## What you have to do
Where the line containing "red and gold" appears, begin retyping; continue exactly through the final line of the data. Omit every picture.

## Data extracts
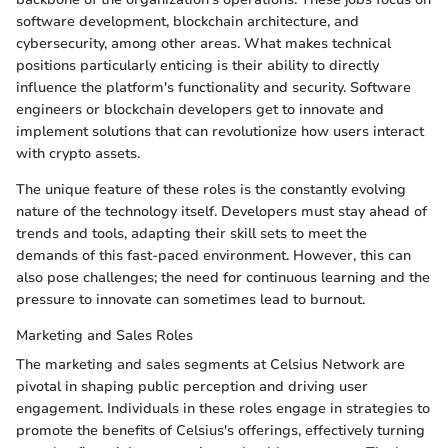
software development, blockchain architecture, and
cybersecurity, among other areas. What makes technical
positions particularly enticing is their ability to directly
influence the platform's functionality and security. Software
engineers or blockchain developers get to innovate and
implement solutions that can revolutionize how users interact
with crypto assets.
The unique feature of these roles is the constantly evolving
nature of the technology itself. Developers must stay ahead of
trends and tools, adapting their skill sets to meet the
demands of this fast-paced environment. However, this can
also pose challenges; the need for continuous learning and the
pressure to innovate can sometimes lead to burnout.
Marketing and Sales Roles
The marketing and sales segments at Celsius Network are
pivotal in shaping public perception and driving user
engagement. Individuals in these roles engage in strategies to
promote the benefits of Celsius's offerings, effectively turning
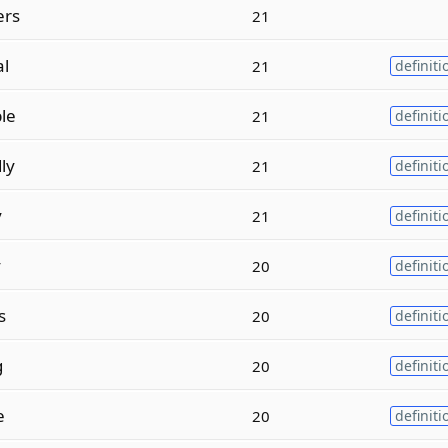
rs
21
al
21
definiti
le
21
definiti
ly
21
definiti
y
21
definiti
y
20
definiti
s
20
definiti
g
20
definiti
e
20
definiti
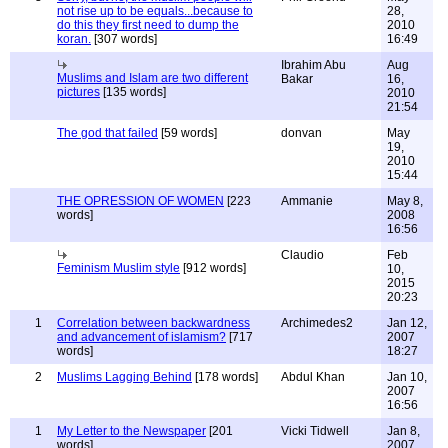
not rise up to be equals...because to
28,
do this they first need to dump the
2010
koran.
[307 words]
16:49
Ibrahim Abu
Aug
Muslims and Islam are two different
Bakar
16,
pictures
[135 words]
2010
21:54
The god that failed
[59 words]
donvan
May
19,
2010
15:44
THE OPRESSION OF WOMEN
[223
Ammanie
May 8,
words]
2008
16:56
Claudio
Feb
Feminism Muslim style
[912 words]
10,
2015
20:23
1
Correlation between backwardness
Archimedes2
Jan 12,
and advancement of islamism?
[717
2007
words]
18:27
2
Muslims Lagging Behind
[178 words]
Abdul Khan
Jan 10,
2007
16:56
1
My Letter to the Newspaper
[201
Vicki Tidwell
Jan 8,
words]
2007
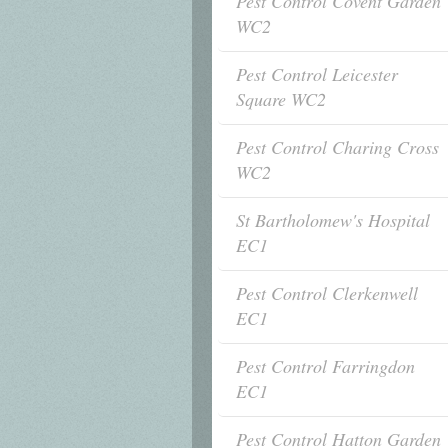
Pest Control Covent Garden
WC2
Pest Control Leicester
Square WC2
Pest Control Charing Cross
WC2
St Bartholomew's Hospital
EC1
Pest Control Clerkenwell
EC1
Pest Control Farringdon
EC1
Pest Control Hatton Garden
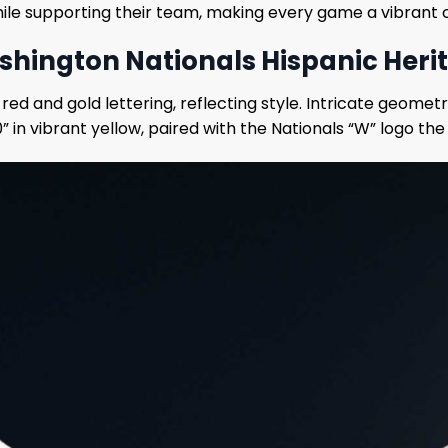
while supporting their team, making every game a vibrant c
shington Nationals Hispanic Heri
 red and gold lettering, reflecting style. Intricate geome
in vibrant yellow, paired with the Nationals “W” logo the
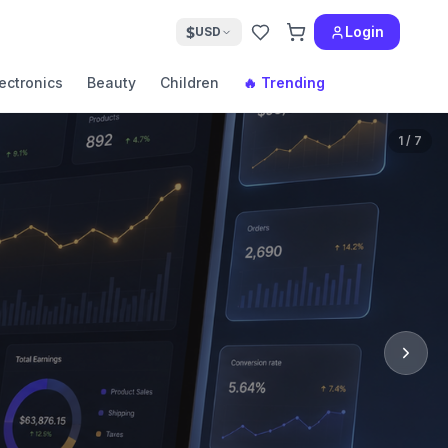
$
Login
USD
ectronics
Beauty
Children
🔥 Trending
1
/
7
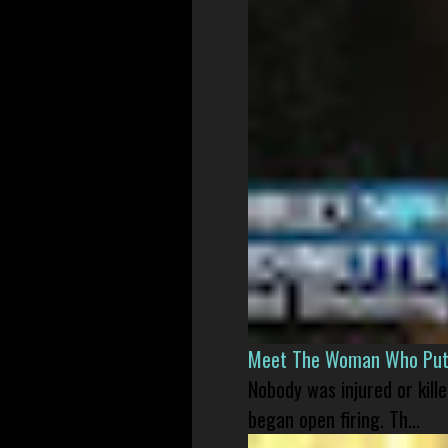
Meet The Woman Who Put H
Nobody was injured or kil
began open firing. Th...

## Task solution
 red and gold lettering, reflecting style. Intricate geome
in vibrant yellow, paired with the Nationals “W” logo the
$
Login
USD
ectronics
Beauty
Children
🔥 Trending
1
/
7
Meet The Woman Who Put H
Nobody was injured or kil
began open firing. Th...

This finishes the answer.